Task to complete ▸
Retype, word for word, every line from the one holding "dissertation, Ghent University)." through the one holding "### Virtual wall node" in the entries below, both included, and only those lines.

Supplied entries ▸
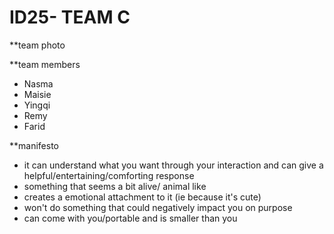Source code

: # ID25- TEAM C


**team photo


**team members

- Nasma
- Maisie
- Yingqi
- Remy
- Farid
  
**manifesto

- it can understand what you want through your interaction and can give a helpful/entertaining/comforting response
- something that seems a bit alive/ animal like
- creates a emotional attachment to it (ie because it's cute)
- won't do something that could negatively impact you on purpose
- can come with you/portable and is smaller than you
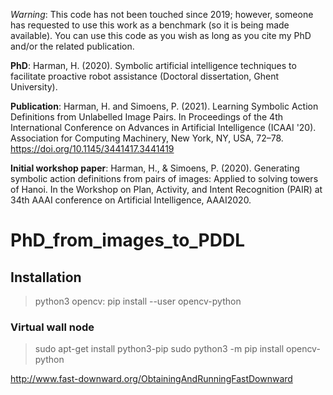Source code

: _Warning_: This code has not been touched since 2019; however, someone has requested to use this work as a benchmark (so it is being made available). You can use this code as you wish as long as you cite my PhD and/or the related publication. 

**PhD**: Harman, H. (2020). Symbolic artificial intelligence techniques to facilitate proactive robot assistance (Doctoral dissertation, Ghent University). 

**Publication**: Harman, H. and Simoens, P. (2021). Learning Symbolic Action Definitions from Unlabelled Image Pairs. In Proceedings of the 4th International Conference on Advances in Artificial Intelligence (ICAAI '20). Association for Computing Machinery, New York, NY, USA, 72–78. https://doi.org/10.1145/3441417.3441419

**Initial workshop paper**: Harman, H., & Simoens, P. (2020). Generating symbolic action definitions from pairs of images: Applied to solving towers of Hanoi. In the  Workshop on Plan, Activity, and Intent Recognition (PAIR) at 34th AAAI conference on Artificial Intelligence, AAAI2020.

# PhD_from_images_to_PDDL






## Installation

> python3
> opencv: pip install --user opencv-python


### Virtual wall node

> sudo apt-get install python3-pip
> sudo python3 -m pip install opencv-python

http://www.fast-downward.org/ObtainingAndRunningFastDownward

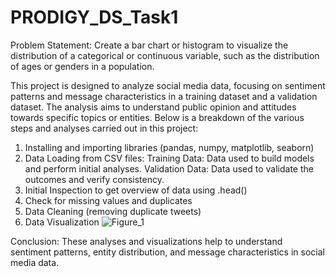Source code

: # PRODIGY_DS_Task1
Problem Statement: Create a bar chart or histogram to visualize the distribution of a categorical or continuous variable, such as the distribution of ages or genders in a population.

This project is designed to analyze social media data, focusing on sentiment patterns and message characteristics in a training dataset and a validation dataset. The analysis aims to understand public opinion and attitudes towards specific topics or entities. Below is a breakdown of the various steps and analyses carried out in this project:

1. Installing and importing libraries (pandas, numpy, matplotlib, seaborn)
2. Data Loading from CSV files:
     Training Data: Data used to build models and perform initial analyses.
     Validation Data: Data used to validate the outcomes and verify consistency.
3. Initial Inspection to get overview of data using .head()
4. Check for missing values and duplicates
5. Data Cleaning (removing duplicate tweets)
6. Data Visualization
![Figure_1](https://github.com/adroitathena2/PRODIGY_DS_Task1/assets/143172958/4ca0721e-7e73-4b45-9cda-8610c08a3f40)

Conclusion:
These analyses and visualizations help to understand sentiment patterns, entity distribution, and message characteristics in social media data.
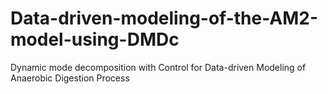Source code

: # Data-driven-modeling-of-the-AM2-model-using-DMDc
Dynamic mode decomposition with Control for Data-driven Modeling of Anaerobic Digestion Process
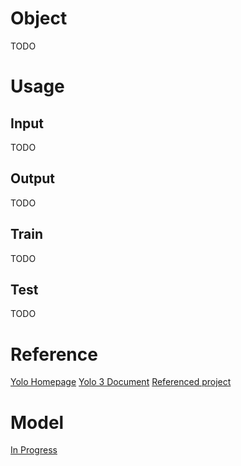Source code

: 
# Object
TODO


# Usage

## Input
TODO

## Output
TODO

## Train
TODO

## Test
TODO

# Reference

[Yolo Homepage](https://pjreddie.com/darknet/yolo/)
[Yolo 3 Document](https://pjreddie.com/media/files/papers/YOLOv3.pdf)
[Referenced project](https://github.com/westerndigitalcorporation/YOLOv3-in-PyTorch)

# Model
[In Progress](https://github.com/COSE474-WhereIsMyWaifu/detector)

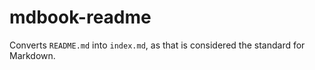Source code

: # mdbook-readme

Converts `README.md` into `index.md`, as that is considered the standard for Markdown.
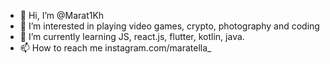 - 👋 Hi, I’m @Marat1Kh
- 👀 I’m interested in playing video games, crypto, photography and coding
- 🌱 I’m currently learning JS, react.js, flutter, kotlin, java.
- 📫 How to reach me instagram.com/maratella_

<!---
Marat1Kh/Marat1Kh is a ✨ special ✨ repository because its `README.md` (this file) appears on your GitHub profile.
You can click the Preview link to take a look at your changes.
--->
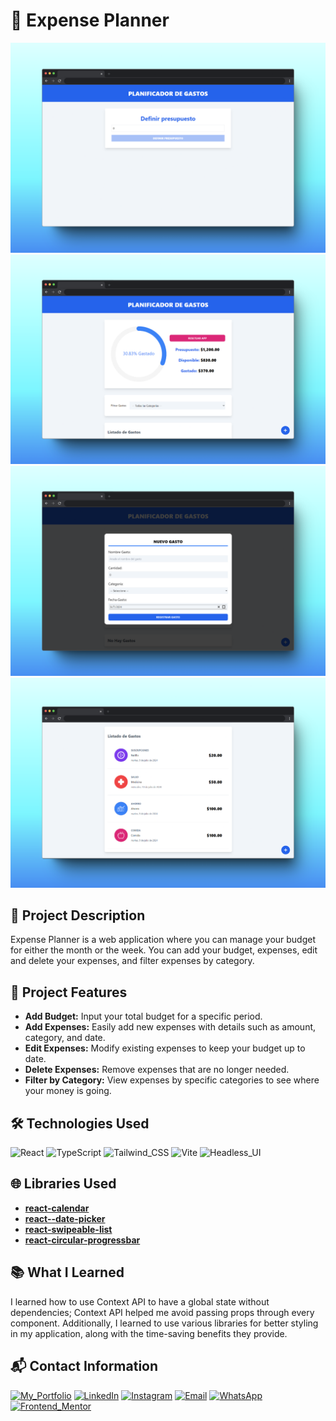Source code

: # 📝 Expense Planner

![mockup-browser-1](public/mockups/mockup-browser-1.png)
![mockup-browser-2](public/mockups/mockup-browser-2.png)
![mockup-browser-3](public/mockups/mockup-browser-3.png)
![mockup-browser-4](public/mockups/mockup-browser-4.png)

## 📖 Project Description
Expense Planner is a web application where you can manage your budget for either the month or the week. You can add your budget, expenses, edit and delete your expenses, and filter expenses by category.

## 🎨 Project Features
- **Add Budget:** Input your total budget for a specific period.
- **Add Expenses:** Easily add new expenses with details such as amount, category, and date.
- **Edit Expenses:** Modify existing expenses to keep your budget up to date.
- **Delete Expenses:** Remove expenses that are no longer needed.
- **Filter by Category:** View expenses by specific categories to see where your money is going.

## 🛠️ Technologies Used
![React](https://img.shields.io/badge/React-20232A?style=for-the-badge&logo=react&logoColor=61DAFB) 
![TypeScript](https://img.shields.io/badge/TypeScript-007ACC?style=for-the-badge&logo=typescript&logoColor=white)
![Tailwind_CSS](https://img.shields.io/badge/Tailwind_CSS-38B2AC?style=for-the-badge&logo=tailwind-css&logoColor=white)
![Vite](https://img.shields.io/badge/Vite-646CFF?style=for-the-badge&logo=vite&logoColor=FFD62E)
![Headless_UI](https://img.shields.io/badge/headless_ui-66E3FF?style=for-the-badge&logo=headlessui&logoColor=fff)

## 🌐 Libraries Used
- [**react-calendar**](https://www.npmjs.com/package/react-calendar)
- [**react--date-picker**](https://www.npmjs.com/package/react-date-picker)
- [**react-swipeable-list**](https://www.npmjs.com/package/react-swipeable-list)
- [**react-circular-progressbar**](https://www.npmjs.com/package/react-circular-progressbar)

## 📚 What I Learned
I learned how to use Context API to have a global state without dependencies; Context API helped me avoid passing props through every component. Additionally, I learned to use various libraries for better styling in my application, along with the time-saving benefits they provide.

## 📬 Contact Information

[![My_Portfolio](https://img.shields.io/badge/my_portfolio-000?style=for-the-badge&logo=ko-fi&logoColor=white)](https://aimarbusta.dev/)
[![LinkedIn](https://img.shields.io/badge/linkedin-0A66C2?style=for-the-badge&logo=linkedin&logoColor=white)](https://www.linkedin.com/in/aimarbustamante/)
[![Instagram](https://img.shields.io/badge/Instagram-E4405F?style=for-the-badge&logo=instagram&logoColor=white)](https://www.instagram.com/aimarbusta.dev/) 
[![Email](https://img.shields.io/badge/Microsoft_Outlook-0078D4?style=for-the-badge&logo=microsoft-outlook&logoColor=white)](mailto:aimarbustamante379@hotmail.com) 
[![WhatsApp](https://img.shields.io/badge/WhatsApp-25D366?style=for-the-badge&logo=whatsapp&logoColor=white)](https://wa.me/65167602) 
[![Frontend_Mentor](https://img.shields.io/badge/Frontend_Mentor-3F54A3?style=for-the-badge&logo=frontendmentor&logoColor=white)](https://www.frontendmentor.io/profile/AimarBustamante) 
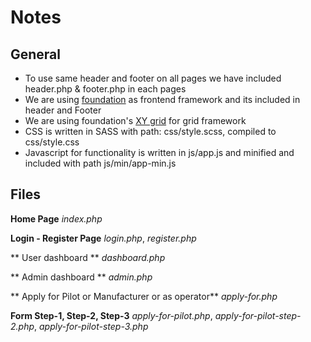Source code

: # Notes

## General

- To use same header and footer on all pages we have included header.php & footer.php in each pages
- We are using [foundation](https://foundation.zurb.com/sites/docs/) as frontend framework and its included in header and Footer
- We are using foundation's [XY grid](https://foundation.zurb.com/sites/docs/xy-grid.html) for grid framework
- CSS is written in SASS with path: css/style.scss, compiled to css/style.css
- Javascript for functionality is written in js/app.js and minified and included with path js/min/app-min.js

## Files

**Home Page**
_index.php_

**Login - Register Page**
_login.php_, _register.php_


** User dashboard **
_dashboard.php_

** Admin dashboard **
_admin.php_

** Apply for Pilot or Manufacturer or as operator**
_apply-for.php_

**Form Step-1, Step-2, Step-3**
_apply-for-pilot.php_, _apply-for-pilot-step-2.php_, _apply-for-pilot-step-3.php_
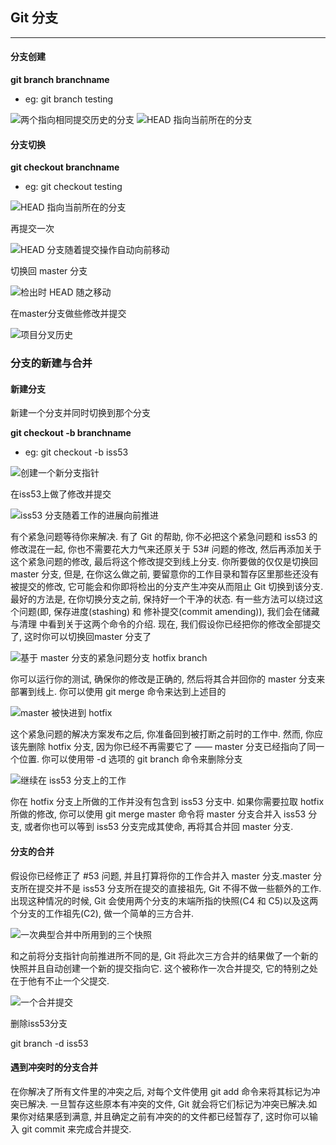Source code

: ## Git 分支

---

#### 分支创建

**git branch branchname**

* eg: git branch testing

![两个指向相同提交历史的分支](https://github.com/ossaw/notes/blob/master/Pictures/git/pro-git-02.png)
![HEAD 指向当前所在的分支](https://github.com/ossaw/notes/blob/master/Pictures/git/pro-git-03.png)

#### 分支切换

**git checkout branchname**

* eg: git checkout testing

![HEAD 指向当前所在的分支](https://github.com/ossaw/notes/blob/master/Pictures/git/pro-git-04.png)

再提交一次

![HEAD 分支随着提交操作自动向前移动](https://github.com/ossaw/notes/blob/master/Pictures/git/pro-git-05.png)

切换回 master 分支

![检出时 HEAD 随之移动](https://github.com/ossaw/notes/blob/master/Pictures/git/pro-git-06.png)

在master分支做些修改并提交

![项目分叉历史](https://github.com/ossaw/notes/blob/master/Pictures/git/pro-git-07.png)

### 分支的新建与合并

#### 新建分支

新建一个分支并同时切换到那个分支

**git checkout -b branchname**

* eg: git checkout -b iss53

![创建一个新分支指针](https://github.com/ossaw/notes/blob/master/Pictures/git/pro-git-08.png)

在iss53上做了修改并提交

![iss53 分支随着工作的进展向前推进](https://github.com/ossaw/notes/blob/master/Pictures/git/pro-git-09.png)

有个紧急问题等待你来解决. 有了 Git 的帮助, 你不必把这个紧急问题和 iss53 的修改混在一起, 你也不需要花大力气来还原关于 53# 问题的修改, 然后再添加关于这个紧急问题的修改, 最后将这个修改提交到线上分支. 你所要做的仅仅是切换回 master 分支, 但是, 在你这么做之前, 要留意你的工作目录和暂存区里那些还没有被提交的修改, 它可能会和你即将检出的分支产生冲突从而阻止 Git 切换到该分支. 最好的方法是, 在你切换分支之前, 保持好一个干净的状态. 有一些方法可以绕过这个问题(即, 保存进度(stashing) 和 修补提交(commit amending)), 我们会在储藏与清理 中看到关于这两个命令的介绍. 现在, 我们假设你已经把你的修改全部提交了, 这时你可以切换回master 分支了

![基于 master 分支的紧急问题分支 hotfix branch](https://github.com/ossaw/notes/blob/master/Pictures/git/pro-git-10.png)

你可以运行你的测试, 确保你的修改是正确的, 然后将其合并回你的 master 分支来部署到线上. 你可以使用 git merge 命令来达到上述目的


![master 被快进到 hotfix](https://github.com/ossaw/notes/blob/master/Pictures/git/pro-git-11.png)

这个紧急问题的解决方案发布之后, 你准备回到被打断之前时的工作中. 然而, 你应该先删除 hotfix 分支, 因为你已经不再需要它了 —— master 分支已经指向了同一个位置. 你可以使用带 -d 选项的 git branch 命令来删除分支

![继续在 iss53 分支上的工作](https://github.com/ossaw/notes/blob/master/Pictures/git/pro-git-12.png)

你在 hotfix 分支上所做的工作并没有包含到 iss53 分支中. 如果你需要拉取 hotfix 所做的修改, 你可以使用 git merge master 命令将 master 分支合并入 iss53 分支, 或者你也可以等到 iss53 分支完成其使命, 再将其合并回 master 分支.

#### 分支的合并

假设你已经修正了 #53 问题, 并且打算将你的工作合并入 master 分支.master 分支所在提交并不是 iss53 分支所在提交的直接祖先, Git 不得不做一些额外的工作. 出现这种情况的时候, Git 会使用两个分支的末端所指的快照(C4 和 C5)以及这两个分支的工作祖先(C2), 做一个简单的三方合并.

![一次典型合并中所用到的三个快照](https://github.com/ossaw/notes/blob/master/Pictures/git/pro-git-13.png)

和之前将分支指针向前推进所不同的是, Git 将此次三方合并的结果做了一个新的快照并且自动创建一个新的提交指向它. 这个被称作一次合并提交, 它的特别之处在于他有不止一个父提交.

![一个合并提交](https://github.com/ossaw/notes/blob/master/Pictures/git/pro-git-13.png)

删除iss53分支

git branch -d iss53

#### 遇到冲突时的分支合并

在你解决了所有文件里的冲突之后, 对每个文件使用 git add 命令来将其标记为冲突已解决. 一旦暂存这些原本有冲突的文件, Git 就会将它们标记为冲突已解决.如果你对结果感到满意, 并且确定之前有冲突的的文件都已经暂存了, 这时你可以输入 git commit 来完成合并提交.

Output for this exercise ▸
**PhD**: Harman, H. (2020). Symbolic artificial intelligence techniques to facilitate proactive robot assistance (Doctoral dissertation, Ghent University). 

**Publication**: Harman, H. and Simoens, P. (2021). Learning Symbolic Action Definitions from Unlabelled Image Pairs. In Proceedings of the 4th International Conference on Advances in Artificial Intelligence (ICAAI '20). Association for Computing Machinery, New York, NY, USA, 72–78. https://doi.org/10.1145/3441417.3441419

**Initial workshop paper**: Harman, H., & Simoens, P. (2020). Generating symbolic action definitions from pairs of images: Applied to solving towers of Hanoi. In the  Workshop on Plan, Activity, and Intent Recognition (PAIR) at 34th AAAI conference on Artificial Intelligence, AAAI2020.

# PhD_from_images_to_PDDL






## Installation

> python3
> opencv: pip install --user opencv-python


### Virtual wall node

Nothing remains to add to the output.